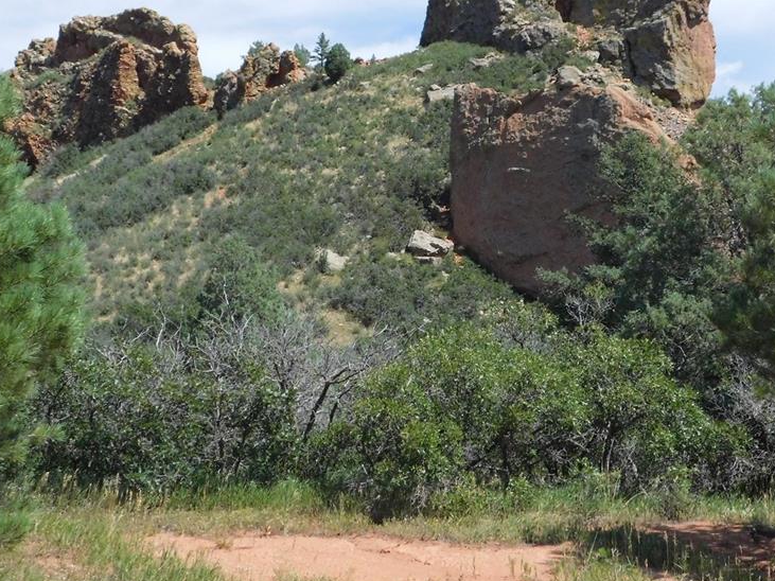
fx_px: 1410
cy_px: 202
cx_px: 441
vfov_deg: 23.2
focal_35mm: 63
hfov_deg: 30.7
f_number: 7.4
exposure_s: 1/1500
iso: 800
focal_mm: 8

* * * * * * * * *

» Exercise instructions:
Retype the whole listing exactly and leave the pictures out.

» Response below:
fx_px: 1410
cy_px: 202
cx_px: 441
vfov_deg: 23.2
focal_35mm: 63
hfov_deg: 30.7
f_number: 7.4
exposure_s: 1/1500
iso: 800
focal_mm: 8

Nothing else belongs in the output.